In the meantime, I’m working on my new project and I like it a lot. You always do at this stage. It’s when you get about halfway to two-thirds in that things start getting hard. But this is a story with a lot of potential and I’m very excited about it.

Tori is arranging a time after school when I can read chapters to a group of students, whose feedback will help shape the story. That’s the same way it worked for “Chrissie Warren: Pirate Hunter” and it was very helpful.

I can’t even write the title here yet, because it pretty much gives the whole story. It’s not a pirate story. It’s something different. I want it to be equal parts funny and exciting. It’s a stretch for me, and that’s a good thing. What do you learn if you keep doing the same thing over and over?

Sadly, I didn’t get much work done on it that last two weeks. I just finished a 12-day stint of work for my day-job, which is a misnomer since most of it is done at night. Working desk shifts for the Source until 1 or 2 in the morning, then getting up at 6 to get Tori and Max off to school. By the time they’re out the door I’ve been kind of brain dead, so not much writing has been going on.

But my colleague is back and I’m on the job again. Looking forward to getting back to the adventure of Connor and Ronnie and their struggle to save their town from an unspeakable horror.

Blackbeard vs. Trump

Are Capn’ Slappy and I prescient, or just really lucky? Probably lucky, but don’t automatically assume we’re *not* psychic, or at least psycho.

In our 2008 book, “The Pirate Life,” we had fun comparing Blackbeard with blustery business mogul Donald Trump. At the time we wrote it we kinda hoped he would take offense and launch a feud against us. It’d great publicity, and it wouldn’t cost us anything! But no such luck.

We never in a million years would have guessed what the future had in store for him. If we were writing it today, it might be a little different, but probably not that much. Anyway, here’s what we wrote eight years ago.

Blackbeard vs. Trump

(Excerpted from “The Pirate Life: Unleashing Your Inner Buccaneer,” by John “Ol’ Chumbucket” Baur and Mark “Cap’n Slappy” Summers, published by Kennsington Publishing Corp. and copyright 2008. All rights reserved.)

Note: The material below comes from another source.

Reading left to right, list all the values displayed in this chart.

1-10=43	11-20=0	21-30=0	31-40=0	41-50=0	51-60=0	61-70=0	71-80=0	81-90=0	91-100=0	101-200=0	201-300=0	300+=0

One was an icon of his age – a ruthless, take-no-prisoners type who terrorized merchants and moguls in his lust for booty.

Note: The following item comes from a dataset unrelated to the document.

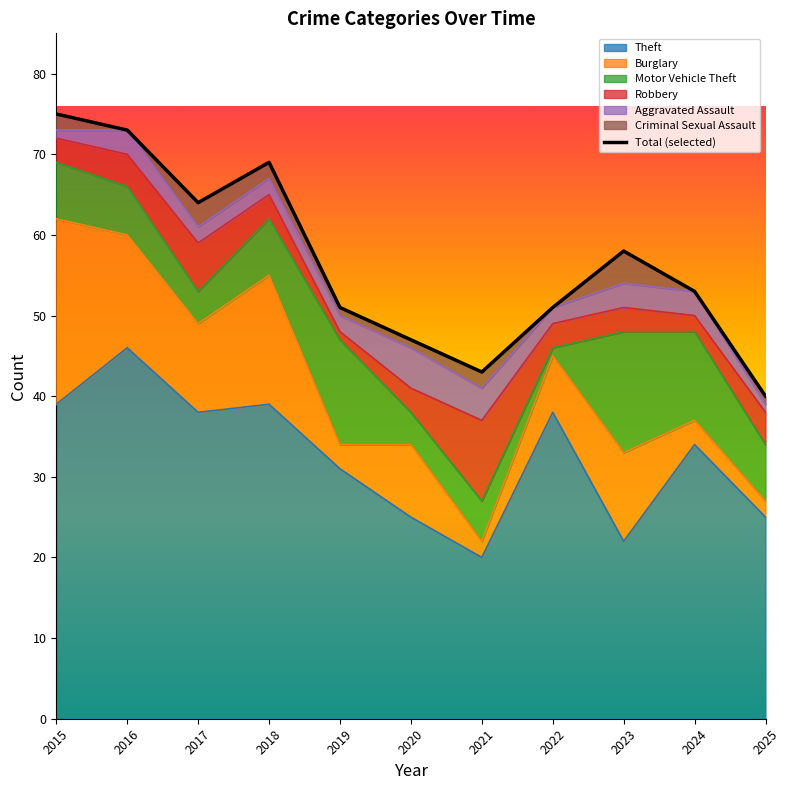

Rank the categories by Burglary value from highest to lowest.

2015, 2018, 2016, 2017, 2023, 2020, 2022, 2019, 2024, 2021, 2025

The other was Blackbeard the pirate.

It seems you just can’t escape Donald Trump these days. He’s had his television show, his face is on book covers, he’s constantly picking fights with celebrities, his name is plastered on buildings all over the world. They even named the most powerful suit in the game of bridge after him.

If there’s any pirate personality who compares, it would have to be Blackbeard. He wasn’t the most successful pirate ever, but he was far and away the most colorful, the most bombastic, the best known. In a world where the appearance of success is as important as success itself, that’s no small thing.

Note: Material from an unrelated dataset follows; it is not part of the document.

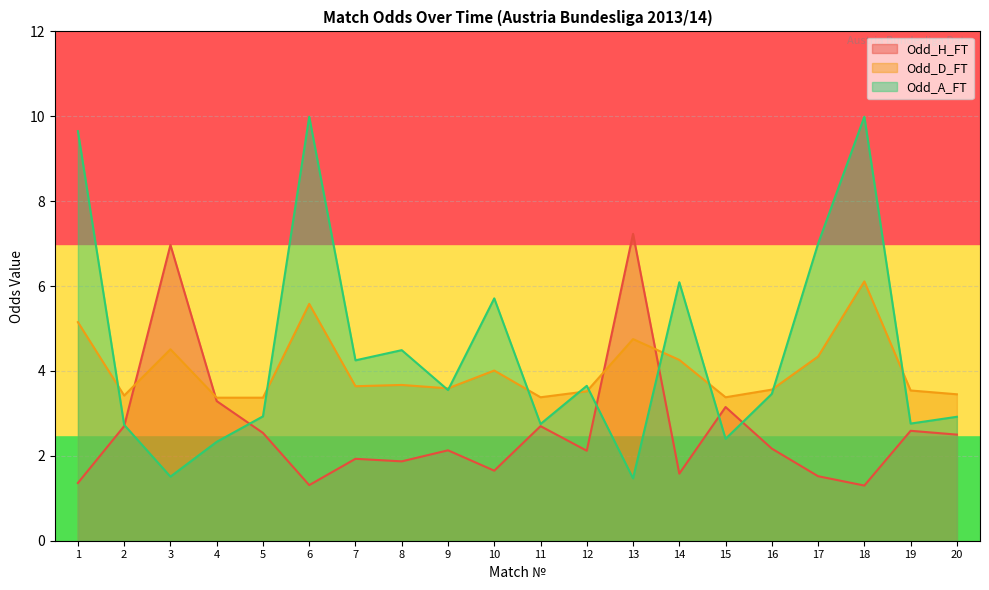

How many distinct data groups are displayed?

3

Here’s our point-by-point comparison.

HAIR

Blackbeard: Put burning fuses in his beard to create that demonic look.

Trump: Puts so much “stuff” in his hair (if that *is* his hair) to create that Teflonic look. If he lit it, it would probably go up in a fireball that would put Blackbeard to shame.

TRADEMARKS

Blackbeard: Shouted “Open fire!” with a sword thrust gesture.

Trump: Sneered “You’re fired!” with a cobra-like hand gesture.

DRINK

Blackbeard: Rum with a sprinkling of gunpowder.

Trump: The blood of the exploited working class.

COMBAT

Blackbeard: He and his crew excelled at vicious hand-to-hand fighting.

Trump: Cast of “The Apprentice” excelled in whiny catfighting. Ditto Trump and the targets of his scorn.

EPONYMS

Blackbeard: Named his ship Queen Anne’s Revenge.

Trump: Names everything after himself.

MODUS OPERANDI

Blackbeard: Paid off local officials to allow him to continue his felonious ways.

Trump: Hangs out with celebrities and politicians to enhance his own image.

WENCHES

Blackbeard: Enjoyed them, but his marriage to the sea was a source of acrimony.

Trump: Marries them, and is now a source of their alimony.